Onheilspellend zagen de weerkaarten er zaterdagavond 31 januari 1953 uit en het werd steeds erger. Zo ernstig dat de dienstdoende meteorologen van het KNMI zeer bezorgd waren over het naderende gevaar en alles op alles zetten om hun dramatische waarschuwingen bij de bedreigde mensen te krijgen. Om middernacht klonk echter het Wilhelmus door de ether. In die tijd waren er nog geen nachtuitzendingen en verwoede pogingen van oud-weerdienstleider dr. K.R. Postma en collega-meteoroloog dr. H. Bijvoet om een van de twee Hilversumse radiozenders bij wijze van uitzondering in de lucht te houden mochten niet baten. "Die mogelijkheid werd ons die nacht ontnomen en dat gaf in de weerkamer een ontzettend gevoel van onmacht." vertelde Postma journalist Kees Slager voor zijn boek De ramp, een reconstructie.Dat de twee Hilversumse radiozenders uit de lucht waren, gaf in de weerkamer een gevoel van onmacht
Storm was al een dag tevoren voorzien
Bijvoet en Postma hebben als meteorologen van het KNMI een enorme reputatie opgebouwd. Herman Bijvoet (1918-2000) heeft vooral veel betekend voor de introductie van de numerieke weersvoorspelling, de rekenmodellen van de atmosfeer waarop tegenwoordig de verwachtingen zijn gebaseerd. Klaas Rienk Postma (1913-2005) was tientallen jaren lang als weerdienstleider zeer betrokken bij de meteorologie. De Watersnoodramp, waarbij 1836 landgenoten de dood vonden en circa 200.000 hectare grotendeels cultuurgrond overstroomde, is de zwartste bladzijde uit zijn leven. Meteorologisch is het de belangrijkste gebeurtenis in zijn loopbaan.
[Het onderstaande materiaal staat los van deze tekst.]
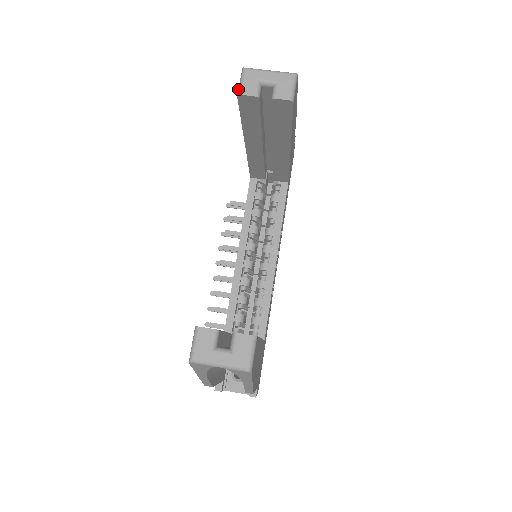
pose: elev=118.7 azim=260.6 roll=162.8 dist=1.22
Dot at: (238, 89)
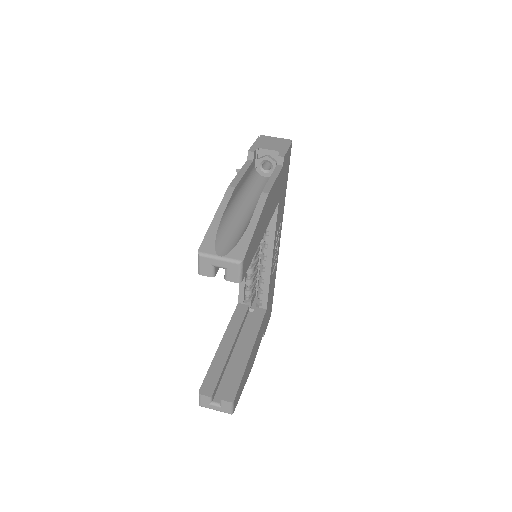
Dot at: occluded
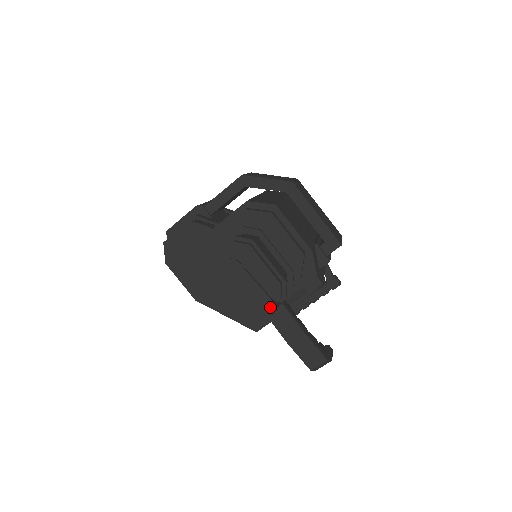
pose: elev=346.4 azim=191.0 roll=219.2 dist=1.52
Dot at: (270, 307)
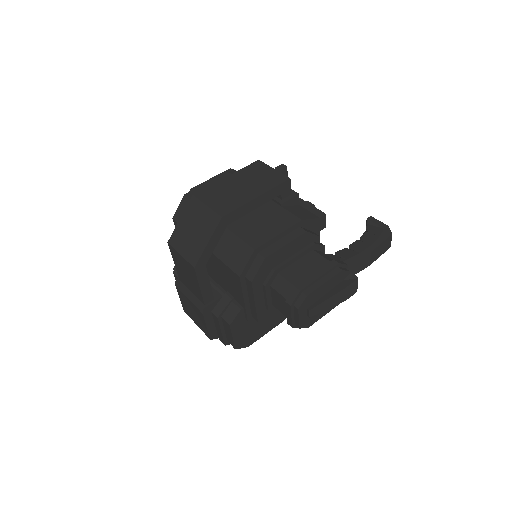
Dot at: (355, 284)
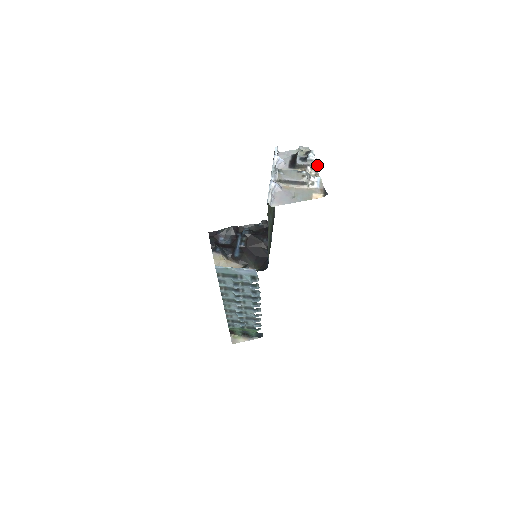
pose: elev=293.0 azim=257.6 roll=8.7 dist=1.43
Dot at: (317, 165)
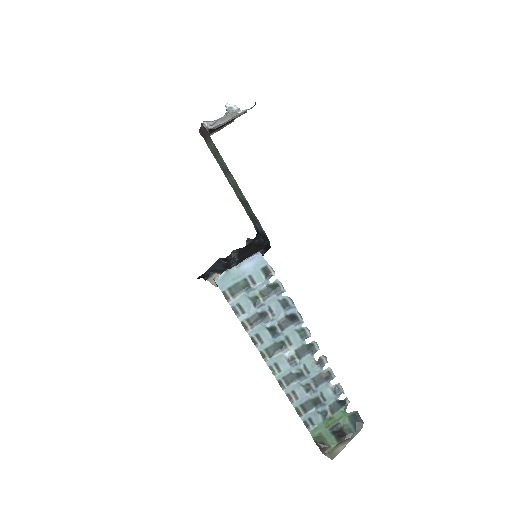
Dot at: (238, 109)
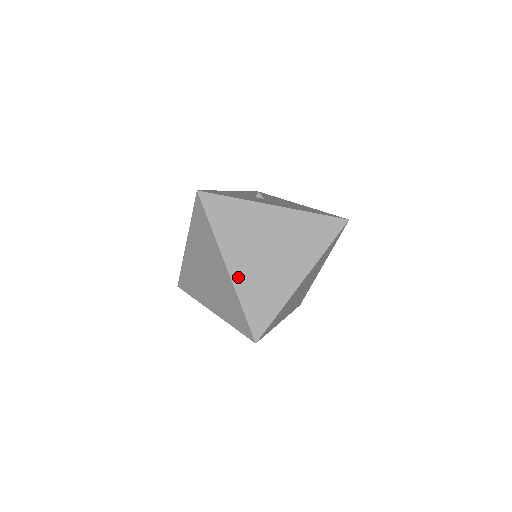
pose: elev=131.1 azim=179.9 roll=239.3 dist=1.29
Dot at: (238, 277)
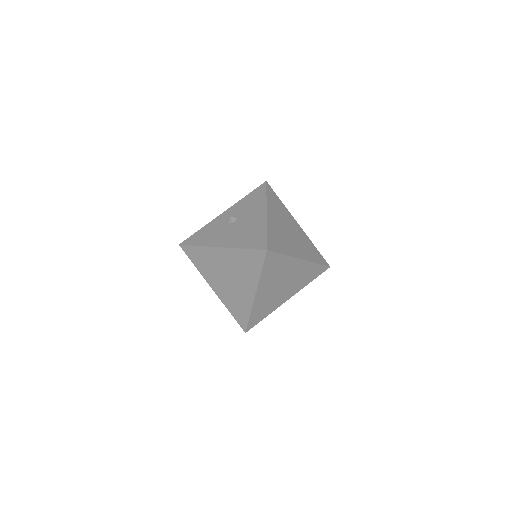
Dot at: (220, 295)
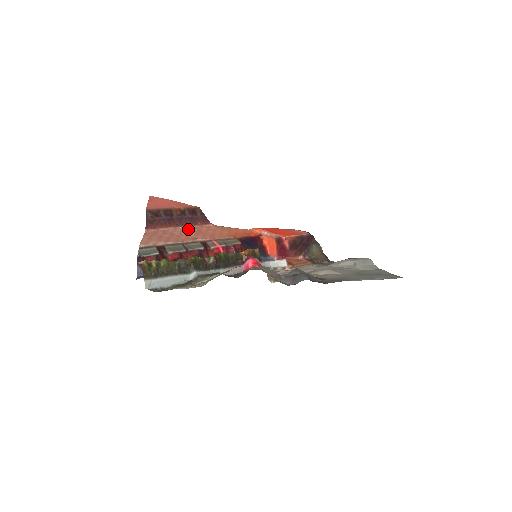
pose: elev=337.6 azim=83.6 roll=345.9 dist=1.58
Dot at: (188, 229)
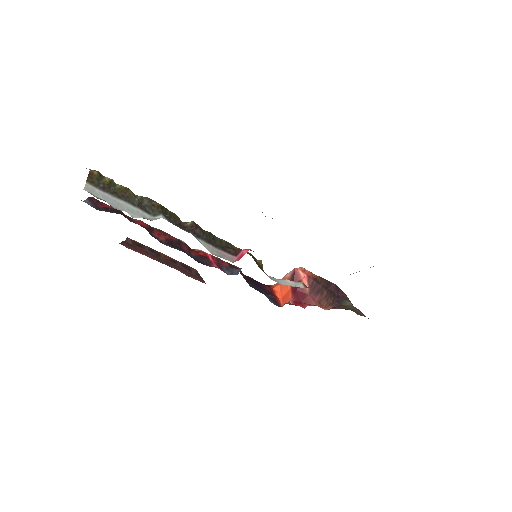
Dot at: occluded
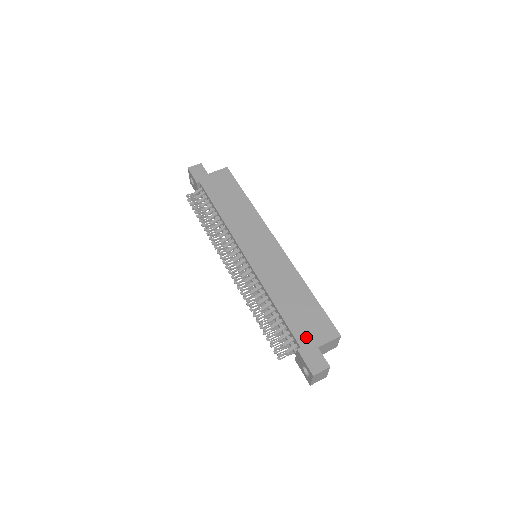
"Je kunt zeker niet zeggen dat Nederland door de storm is overvallen"
"We hadden de storm al sinds vrijdagavond in de gaten. Je kunt dus zeker niet zeggen dat Nederland er door overvallen is. Vrijdag ontwikkelde zich achter een depressie ten zuiden van IJsland een stormveld, dat zaterdag pal ten noorden van Schotland krankzinnige windsnelheden veroorzaakte. Over de uiterste punt van Schotland is toen één van de zwaarste orkanen uit de Schotse geschiedenis getrokken. Er zijn daar die zaterdag miljoenen bomen gesneuveld. Nou, die stormdepressie zakte af naar de Duitse Bocht en volgde een koers, die voor ons desastreus was. De wind draaide toen op de noordelijke Noordzee naar het noordnoordwesten. Dat betekende dat er een stormveld van circa duizend kilometer lengte, precies over het water, recht op onze kust afliep".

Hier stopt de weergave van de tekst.